__Your goal__.
Search the records for the word "Welcome". Copy every line where it appears.

(Plain-text document sources)

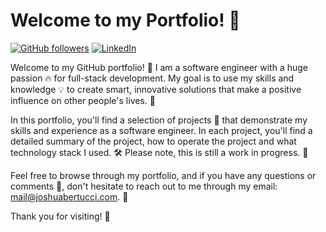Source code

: # Welcome to my Portfolio! 👋

[![GitHub followers](https://img.shields.io/github/followers/JoshB2chE.svg?style=social&label=Follow&maxAge=2592000)](https://github.com/JoshB2chE)
[![LinkedIn](https://img.shields.io/badge/-LinkedIn-blue.svg?style=flat&logo=linkedin)](https://linkedin.com/in/joshuabertucci)

Welcome to my GitHub portfolio! 🚀 I am a software engineer with a huge passion 🔥 for full-stack development. My goal is to use my skills and knowledge 💡 to create smart, innovative solutions that make a positive influence on other people's lives. 🌟

In this portfolio, you'll find a selection of projects 📁 that demonstrate my skills and experience as a software engineer. In each project, you'll find a detailed summary of the project, how to operate the project and what technology stack I used. 🛠️ Please note, this is still a work in progress. 🚧

Feel free to browse through my portfolio, and if you have any questions or comments 💬, don't hesitate to reach out to me through my email: [mail@joshuabertucci.com](mailto:mail@joshuabertucci.com). 📧

Thank you for visiting! 🙏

__The answer__.
: # Welcome to my Portfolio! 👋
Welcome to my GitHub portfolio! 🚀 I am a software engineer with a huge passion 🔥 for full-stack development. My goal is to use my skills and knowledge 💡 to create smart, innovative solutions that make a positive influence on other people's lives. 🌟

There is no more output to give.